Pour sauver Dakar de la dégradation marine, il ne s'agit pas de proposer une solution ponctuelle. Selon les géomorphologues spécialistes du littoral, la campagne de lancement des travaux de protection des côtes initiée par l'Etat du Sénégal avec l'appui de la république de Roumanie, dont son président Ion Ilescu vient d'effectuer une visite officielle à Dakar, n'a qu'un impact local et ponctuel, et ne peut pas régler, de manière définitive, l'intensité du phénomène de la dégradation des côtes. Le site qui abrite la Porte du Millénaire est, selon Mame Demba Thiam, géomorphologue du littoral au Département de géographie de l'Université Cheikh Anta Diop de Dakar (Ucad), la partie la plus érodée de Dakar. "C'est là où l'érosion marine attaque le plus". Et selon M Thiam, "quand un barrage est aménagé ici pour arrêter le phénomène d'érosion marine, l'action de la mer se déporte quelques mètres plus loin". Pour dire que même si la lutte contre l'érosion marine est enclenchée dans cette partie du littoral de Dakar, les côtes voisines de la Porte du Millénaire ne sont pas à l'abri du phénomène de dégradation des côtes. Et le cimetière des abattoirs montre l'acuité et la dimension dévastatrice du phénomène.

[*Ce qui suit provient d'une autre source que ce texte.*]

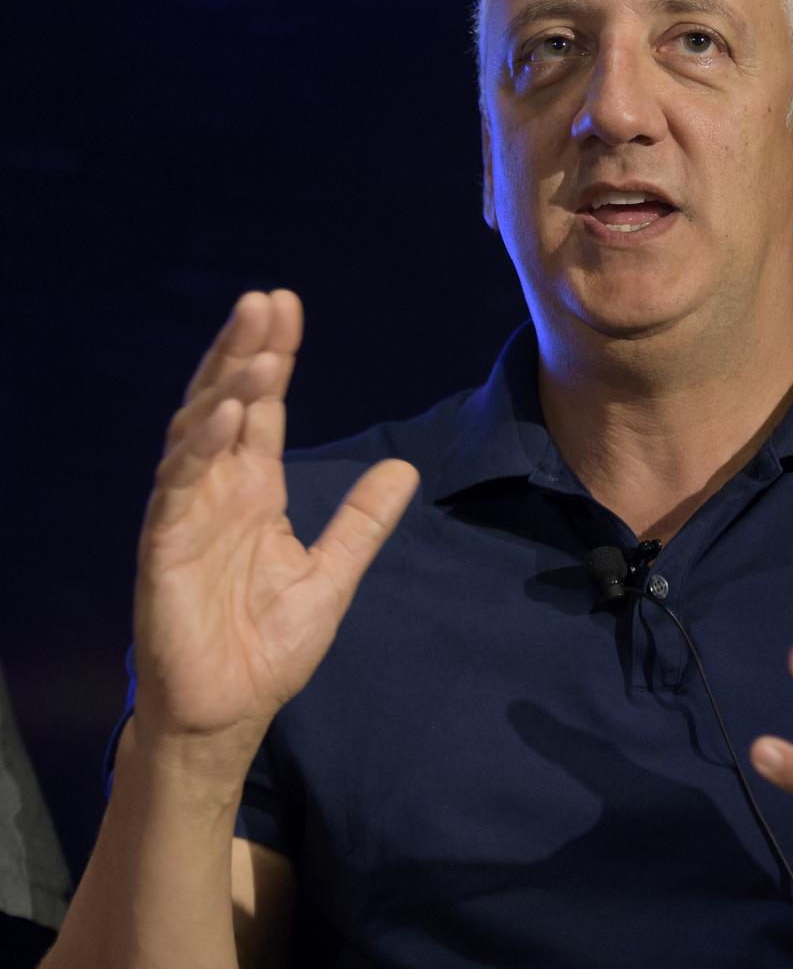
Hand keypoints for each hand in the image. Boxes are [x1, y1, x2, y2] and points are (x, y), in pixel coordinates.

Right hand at [132, 291, 418, 762]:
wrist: (228, 712)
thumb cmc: (268, 646)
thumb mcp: (332, 575)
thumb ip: (362, 522)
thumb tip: (405, 469)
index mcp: (254, 490)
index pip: (262, 408)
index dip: (273, 356)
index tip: (288, 307)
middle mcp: (217, 491)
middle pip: (226, 403)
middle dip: (244, 351)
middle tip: (265, 301)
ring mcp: (187, 514)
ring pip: (198, 433)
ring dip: (225, 388)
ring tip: (259, 348)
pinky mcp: (165, 548)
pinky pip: (177, 488)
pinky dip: (198, 449)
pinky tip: (225, 414)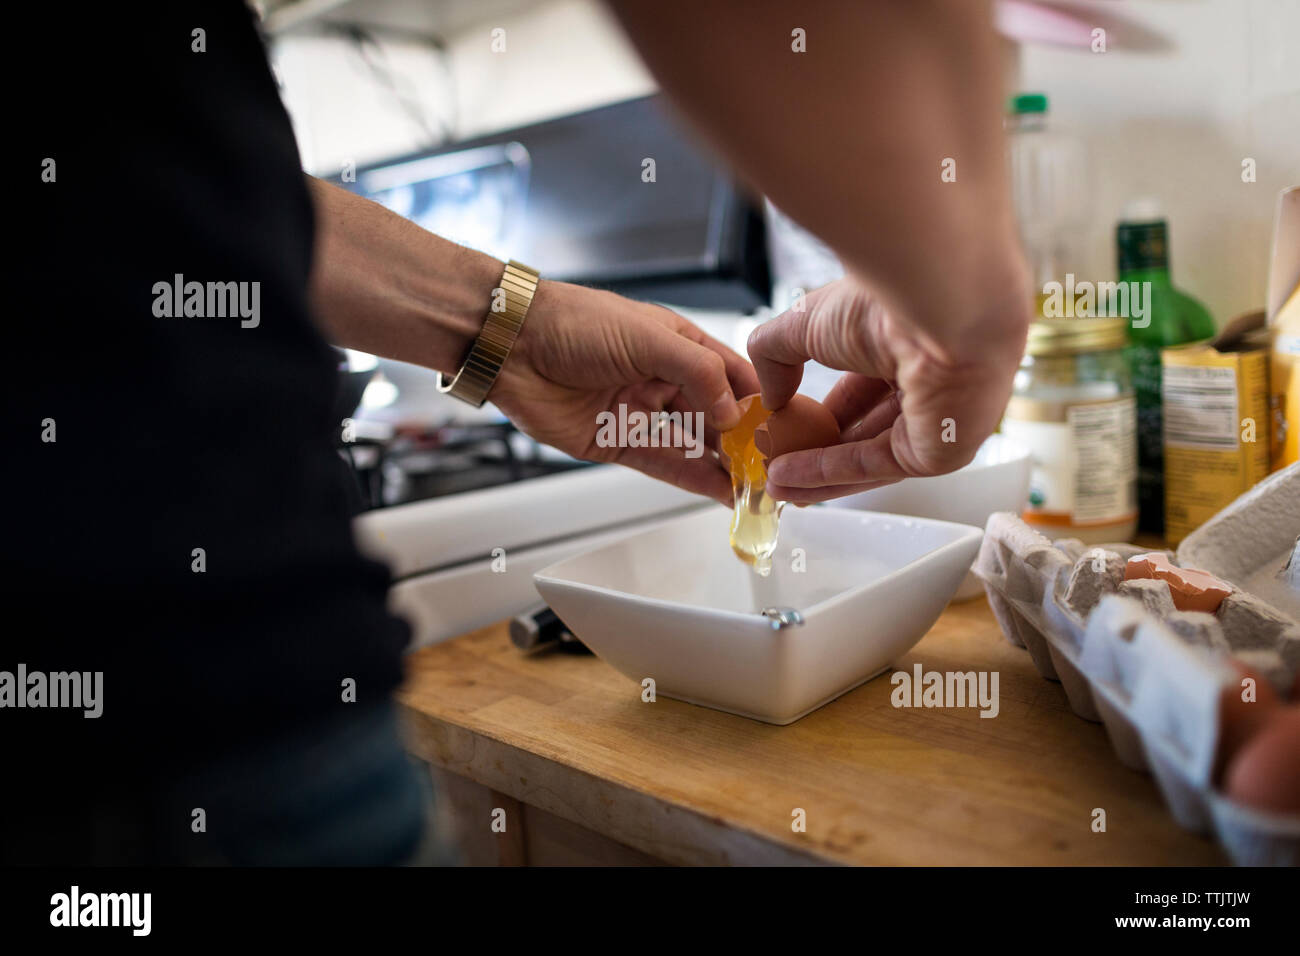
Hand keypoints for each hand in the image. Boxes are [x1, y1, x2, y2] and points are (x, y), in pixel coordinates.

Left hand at [492, 280, 759, 504]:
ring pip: (692, 444)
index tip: (781, 427)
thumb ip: (697, 372)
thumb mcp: (647, 337)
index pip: (731, 374)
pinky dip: (692, 478)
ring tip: (753, 486)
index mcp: (677, 343)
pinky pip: (662, 463)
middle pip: (716, 415)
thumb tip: (733, 412)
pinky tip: (719, 490)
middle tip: (770, 466)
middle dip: (744, 441)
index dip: (758, 400)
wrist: (511, 346)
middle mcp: (662, 378)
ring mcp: (640, 411)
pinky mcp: (615, 441)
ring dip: (723, 465)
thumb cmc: (571, 322)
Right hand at [746, 276, 1028, 504]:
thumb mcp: (805, 321)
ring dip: (814, 470)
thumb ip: (777, 356)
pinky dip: (827, 473)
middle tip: (776, 461)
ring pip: (865, 455)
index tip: (785, 425)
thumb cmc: (884, 301)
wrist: (934, 309)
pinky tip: (788, 477)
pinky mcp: (936, 452)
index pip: (860, 389)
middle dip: (815, 448)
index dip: (820, 411)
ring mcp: (935, 421)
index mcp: (905, 346)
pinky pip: (872, 466)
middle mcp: (927, 384)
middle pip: (863, 428)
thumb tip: (770, 398)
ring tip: (772, 480)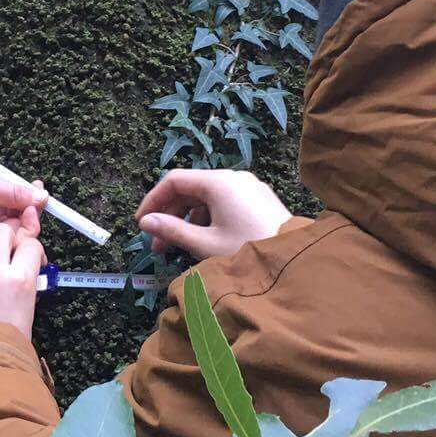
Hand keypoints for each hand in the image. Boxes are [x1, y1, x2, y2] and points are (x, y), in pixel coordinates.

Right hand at [0, 156, 46, 238]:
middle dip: (33, 212)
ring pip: (14, 224)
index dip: (34, 223)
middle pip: (19, 233)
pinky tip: (20, 190)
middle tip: (37, 188)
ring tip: (30, 185)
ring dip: (25, 206)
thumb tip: (41, 198)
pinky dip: (14, 204)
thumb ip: (12, 193)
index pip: (18, 240)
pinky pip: (5, 217)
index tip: (39, 200)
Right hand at [136, 169, 289, 261]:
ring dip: (187, 220)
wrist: (295, 259)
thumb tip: (145, 222)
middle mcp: (233, 177)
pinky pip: (223, 203)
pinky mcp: (258, 200)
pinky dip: (207, 219)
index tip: (140, 223)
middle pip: (190, 189)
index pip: (174, 180)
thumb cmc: (247, 249)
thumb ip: (172, 230)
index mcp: (218, 182)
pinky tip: (203, 241)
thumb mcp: (205, 244)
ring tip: (177, 248)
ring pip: (207, 197)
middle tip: (157, 245)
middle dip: (170, 215)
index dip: (153, 200)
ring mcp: (248, 187)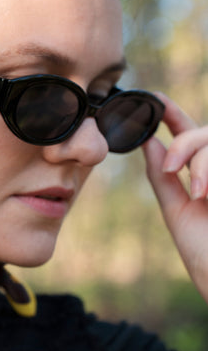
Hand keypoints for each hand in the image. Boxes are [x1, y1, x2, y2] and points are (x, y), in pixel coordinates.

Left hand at [143, 93, 207, 302]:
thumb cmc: (204, 252)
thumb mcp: (177, 209)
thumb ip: (163, 175)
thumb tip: (147, 141)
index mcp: (203, 175)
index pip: (189, 134)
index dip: (171, 113)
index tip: (152, 98)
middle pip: (204, 133)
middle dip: (186, 144)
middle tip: (173, 169)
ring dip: (202, 162)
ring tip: (200, 193)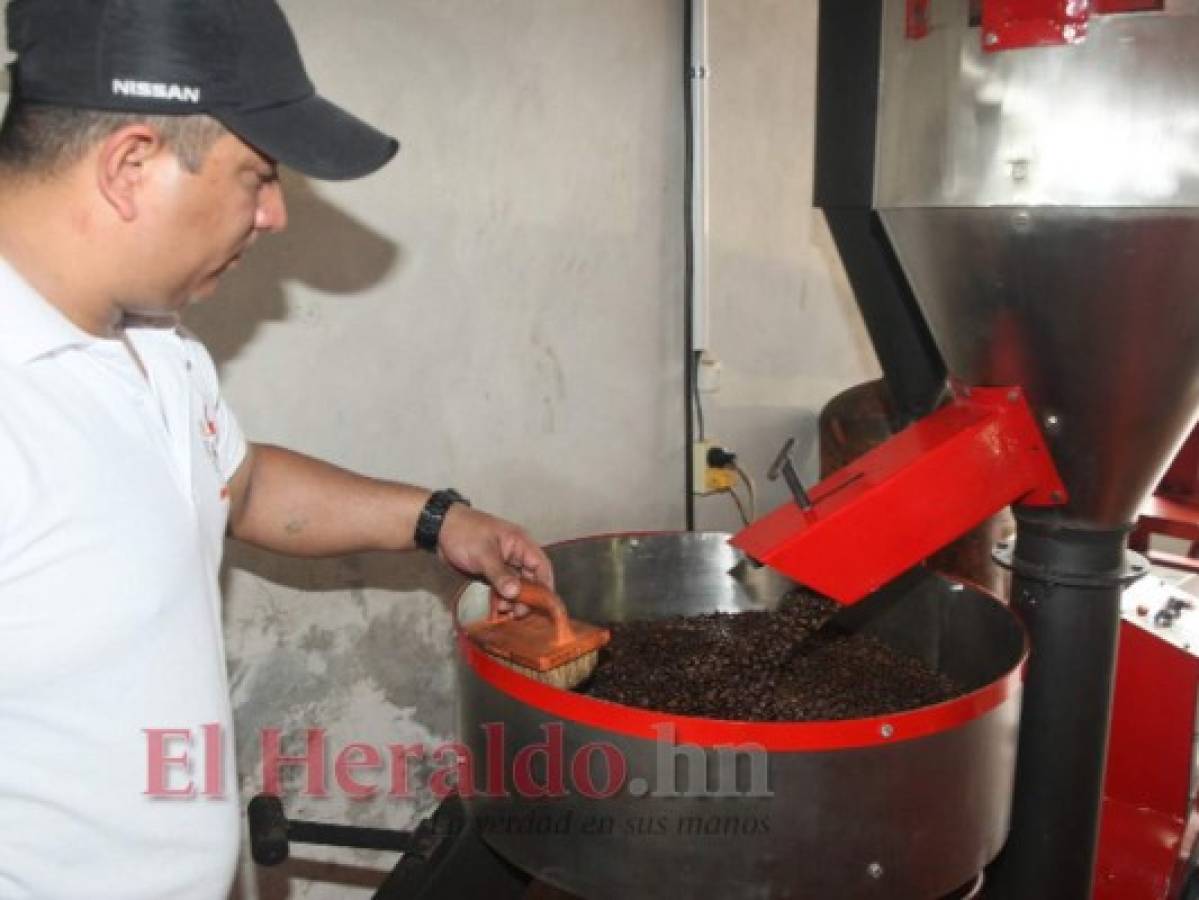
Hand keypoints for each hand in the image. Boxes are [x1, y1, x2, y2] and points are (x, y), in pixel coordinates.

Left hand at [436, 504, 553, 604]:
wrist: (438, 528)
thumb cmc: (464, 533)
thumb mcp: (483, 554)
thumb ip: (500, 574)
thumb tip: (515, 594)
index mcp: (520, 544)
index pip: (541, 566)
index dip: (545, 586)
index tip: (543, 606)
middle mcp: (516, 555)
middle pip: (531, 579)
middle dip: (527, 597)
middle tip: (518, 613)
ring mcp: (504, 564)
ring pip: (516, 586)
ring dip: (513, 600)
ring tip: (504, 610)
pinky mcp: (491, 572)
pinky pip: (502, 588)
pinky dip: (502, 598)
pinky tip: (498, 608)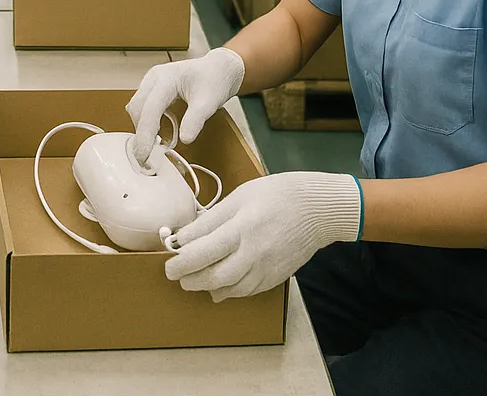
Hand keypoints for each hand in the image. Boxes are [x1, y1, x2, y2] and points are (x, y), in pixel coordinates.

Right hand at [126, 47, 245, 162]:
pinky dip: (147, 122)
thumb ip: (196, 120)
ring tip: (155, 145)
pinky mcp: (152, 88)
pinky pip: (142, 106)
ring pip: (137, 108)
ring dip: (143, 127)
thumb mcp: (210, 102)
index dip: (145, 134)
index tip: (144, 156)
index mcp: (167, 77)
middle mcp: (154, 77)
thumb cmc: (215, 81)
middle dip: (141, 133)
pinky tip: (158, 132)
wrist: (219, 69)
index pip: (150, 109)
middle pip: (137, 108)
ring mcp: (151, 81)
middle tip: (147, 157)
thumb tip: (185, 140)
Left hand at [166, 172, 361, 301]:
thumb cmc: (276, 195)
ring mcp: (266, 269)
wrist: (318, 209)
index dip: (180, 261)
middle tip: (176, 274)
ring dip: (207, 287)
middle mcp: (253, 254)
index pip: (202, 252)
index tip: (168, 262)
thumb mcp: (239, 198)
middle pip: (213, 277)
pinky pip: (246, 291)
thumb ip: (210, 220)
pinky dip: (228, 291)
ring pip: (229, 290)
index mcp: (241, 228)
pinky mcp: (275, 278)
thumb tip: (184, 238)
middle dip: (190, 279)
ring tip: (194, 279)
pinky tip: (218, 285)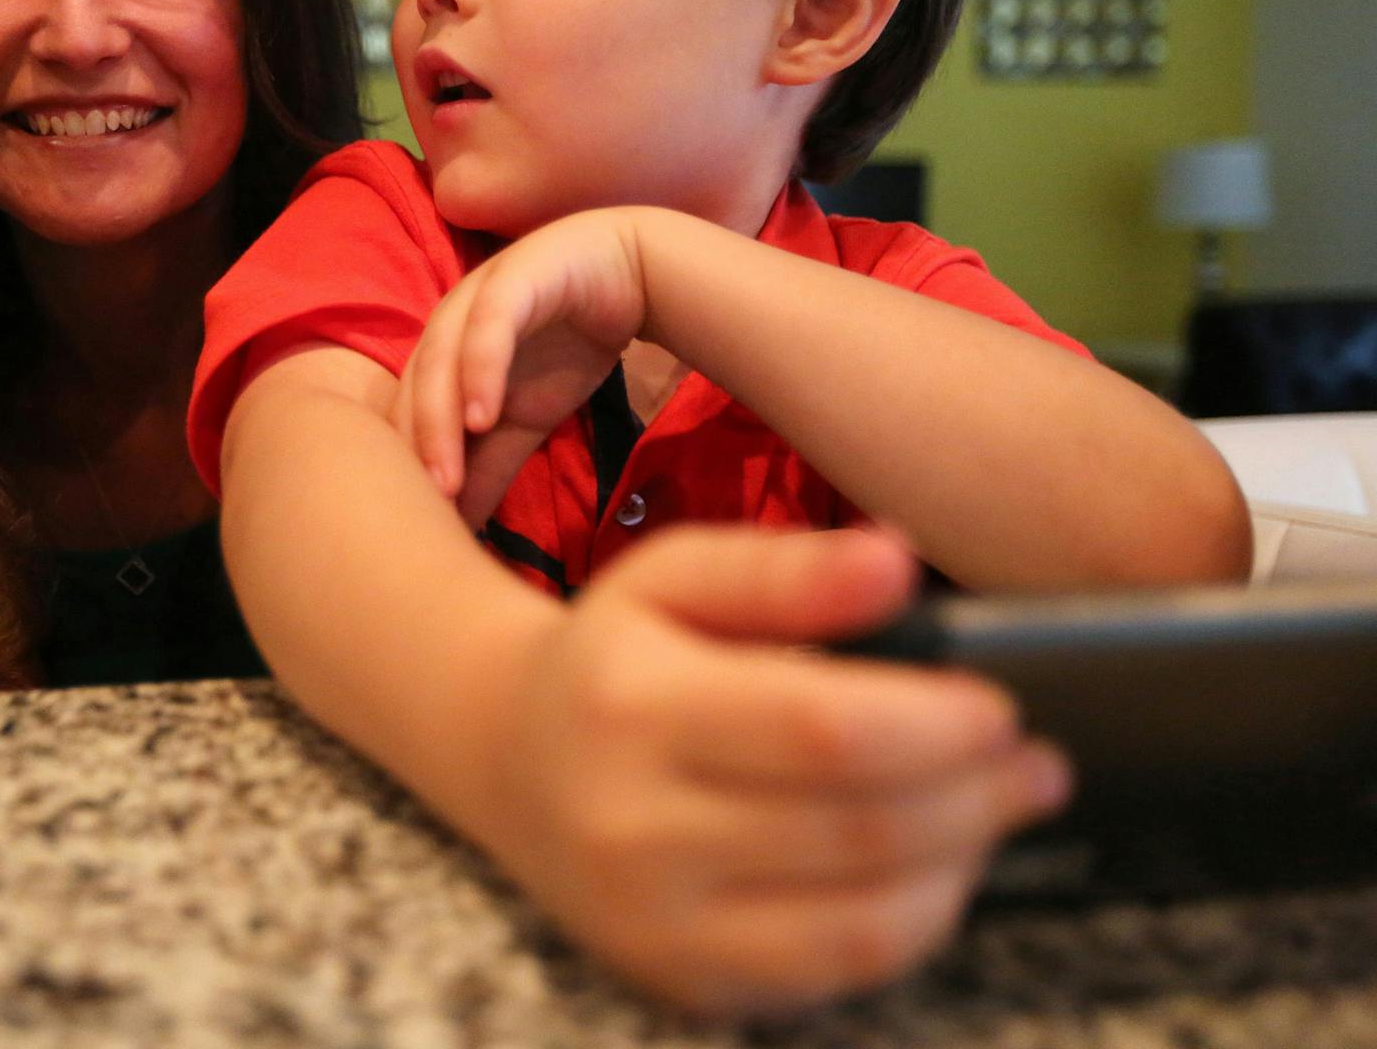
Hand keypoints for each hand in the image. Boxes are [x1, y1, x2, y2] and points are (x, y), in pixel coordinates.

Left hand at [394, 210, 647, 522]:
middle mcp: (447, 325)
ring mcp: (476, 296)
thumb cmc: (567, 345)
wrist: (631, 275)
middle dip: (415, 454)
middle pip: (416, 392)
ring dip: (438, 420)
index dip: (406, 469)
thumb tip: (460, 528)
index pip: (409, 415)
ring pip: (442, 359)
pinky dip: (481, 369)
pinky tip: (483, 415)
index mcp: (441, 357)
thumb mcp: (527, 420)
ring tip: (445, 479)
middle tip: (421, 513)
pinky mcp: (513, 276)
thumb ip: (491, 467)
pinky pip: (490, 325)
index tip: (412, 528)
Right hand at [462, 525, 1068, 1017]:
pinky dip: (911, 921)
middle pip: (857, 830)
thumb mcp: (674, 576)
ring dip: (961, 864)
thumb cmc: (614, 657)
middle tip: (1035, 760)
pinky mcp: (681, 981)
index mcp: (629, 706)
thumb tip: (895, 561)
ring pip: (861, 921)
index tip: (1000, 705)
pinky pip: (834, 972)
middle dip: (975, 796)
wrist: (509, 760)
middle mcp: (629, 827)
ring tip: (998, 808)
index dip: (936, 725)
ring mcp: (653, 921)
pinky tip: (937, 864)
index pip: (822, 730)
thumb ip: (785, 568)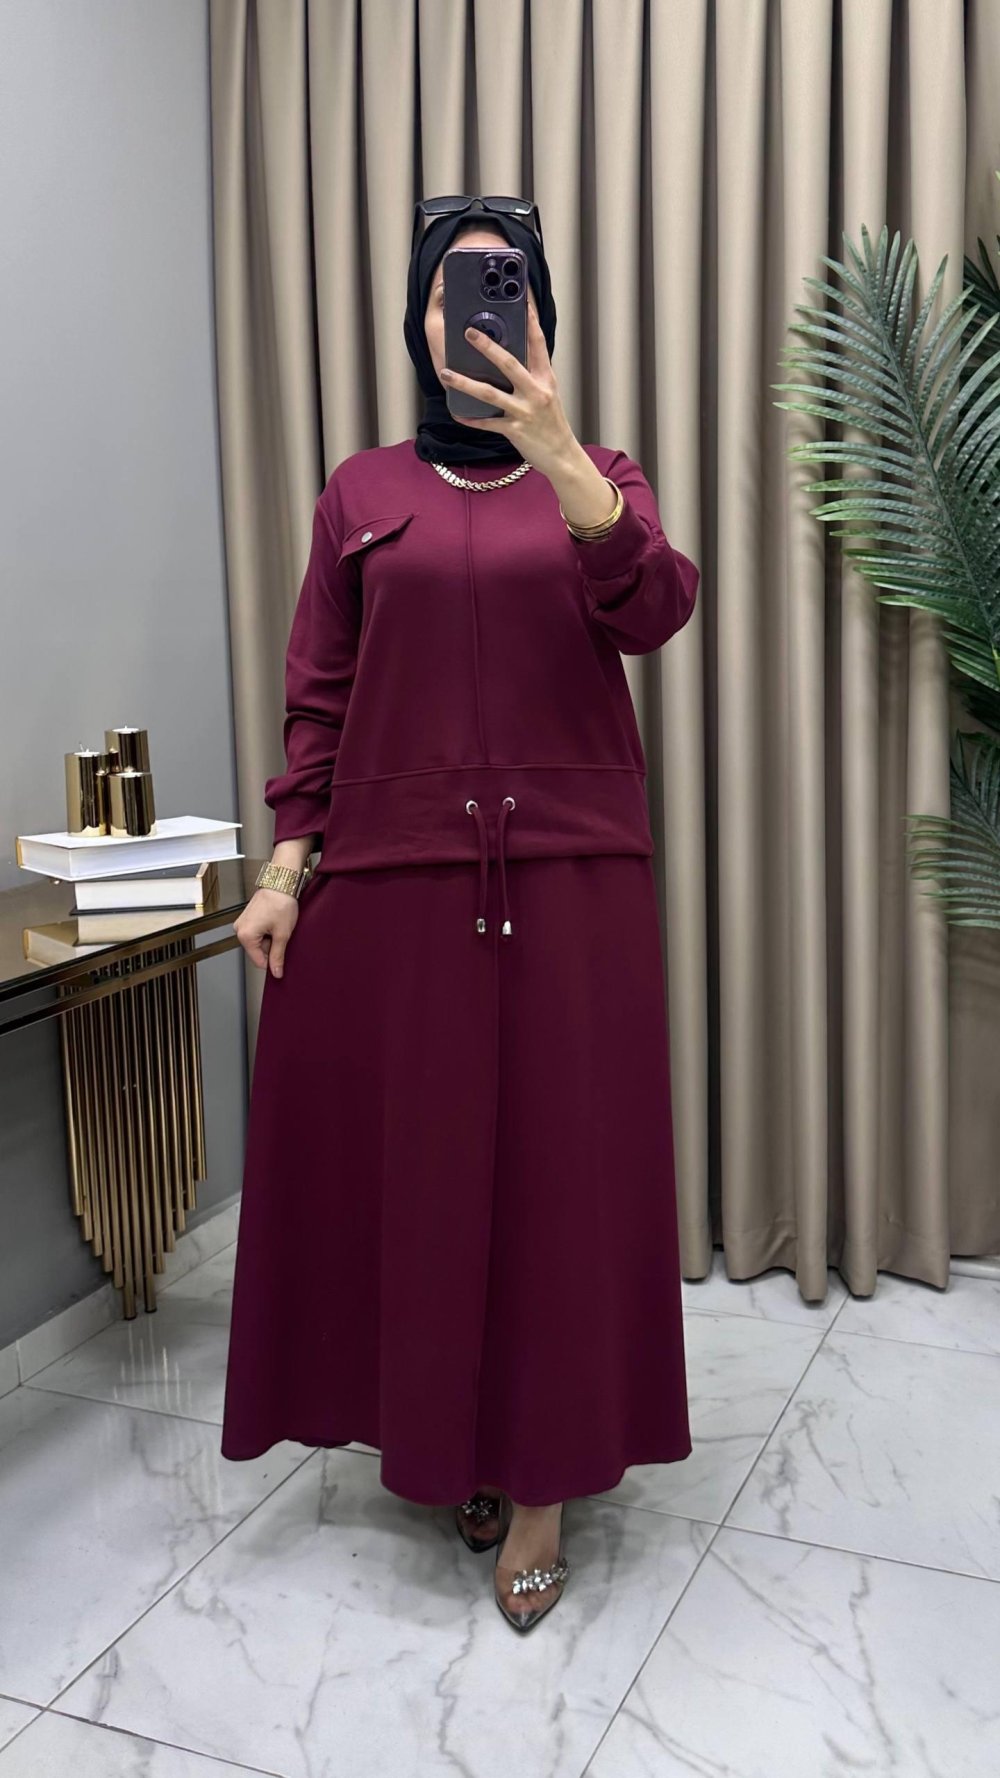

En sonnant l'alerte rouge sur le littoral, notamment sur le site qui abrite la Porte du Millénaire construite par Pierre Goudiaby Atépa qui est un architecte et non un ingénieur du génie civil, la question qui se pose est de savoir si des études d'impact environnemental ont été effectuées sur le site ? Saviez-vous que sur les 750 m de côtes que compte le Sénégal, Dakar offre des lendemains incertains sur la corniche ? Les pourtours de la corniche, la Pointe de Fann, le Cap Manuel, le blocus du camp Dial Diop et les Mamelles sont tous en sursis. Parce que la corniche, endroit de rêve et d'attraction pour tout visiteur de la capitale sénégalaise, est un site jalonné de constructions irrégulières. Pire, elle est menacée par l'érosion marine, les éboulements et autres effondrements. Le risque est énorme pour une grande partie de la ville de Dakar dont une partie du littoral qui pourrait, un jour, se retrouver dans la mer, puisque la taille de la houle peut atteindre 2 à 4 m suivant la zone. L'érosion pluviale et les effets dynamiques des courants marins sont à la base de ces dégradations.
L'ampleur des dégâts appelle des solutions d'urgence. Il est donc impératif de renforcer et de protéger les pieds de falaises. Selon le Pr Pape Goumba Lô, de l'Institut des sciences de la terre de l'Université Cheikh Anta Diop, s'exprimant dans les colonnes de Sud Quotidien en date du 17 novembre 2002, «la construction dans les zones instables est inacceptable». Dans les mêmes colonnes, le président de l'Ordre des architectes, M. Jean-Charles Tall, estime, quant à lui, que les habitations neuves et les immeubles bâtis sur certains endroits du littoral, sont «construits en violation flagrante des règlements » L'imposant siège de la Banque centrale des Etats de l'Afrique de l'Ouest (Bceao) et l'ancien palais de Justice sont, selon les spécialistes, construits sur la corniche déstabilisée. Le Pr Goumba Lô recommande que les aménagements sur ces sites soient préalablement soumis à des études d'impact. Selon Mame Demba Thiam, du département de Géographie de l'Ucad, il faut initier un programme global qui permettrait de stabiliser toute la côte dakaroise.